> Prompt: Give the text lines from all the entries below as a numbered list, skipping blank lines and leaving the pictures out of the answer.

> Excerpted data:
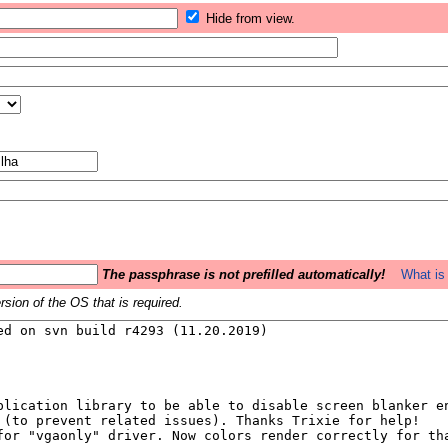
Hide from view.
The passphrase is not prefilled automatically!
What is 
sion of the OS that is required.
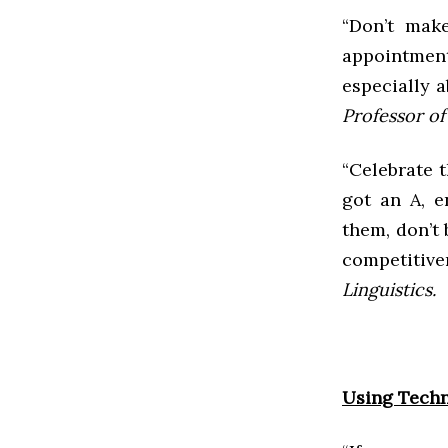
“Don’t make
appointmen
especially a
Professor of
“Celebrate 
got an A, 
them, don’t
competitive
Linguistics.
Using Techn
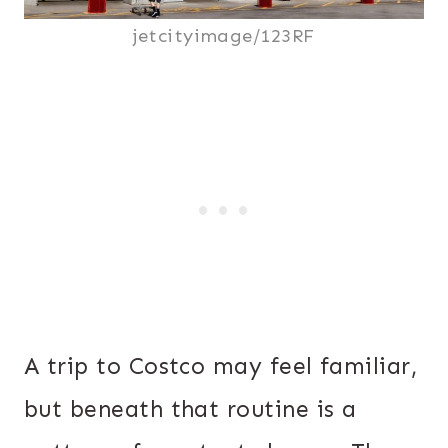
jetcityimage/123RF
A trip to Costco may feel familiar,
but beneath that routine is a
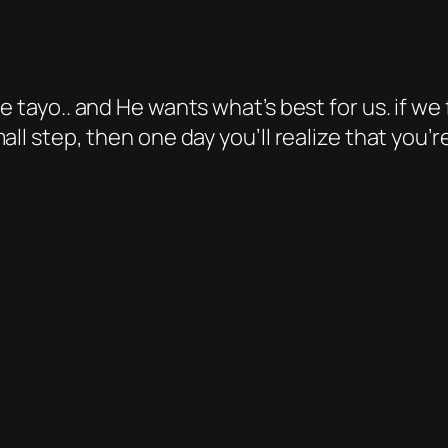
e tayo.. and He wants what’s best for us. if w
all step, then one day you’ll realize that you’r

> Exercise solution:
1. Hide from view.
2. The passphrase is not prefilled automatically!
3. What is 
4. sion of the OS that is required.
5. “Don’t make
6. appointmen
7. especially a
8. Professor of
9. “Celebrate 
10. got an A, 
11. them, don’t
12. competitive
13. Linguistics.
14. Using Techn
15. jetcityimage/123RF
16. A trip to Costco may feel familiar,
17. but beneath that routine is a
18. e tayo.. and He wants what’s best for us. if w
19. all step, then one day you’ll realize that you’r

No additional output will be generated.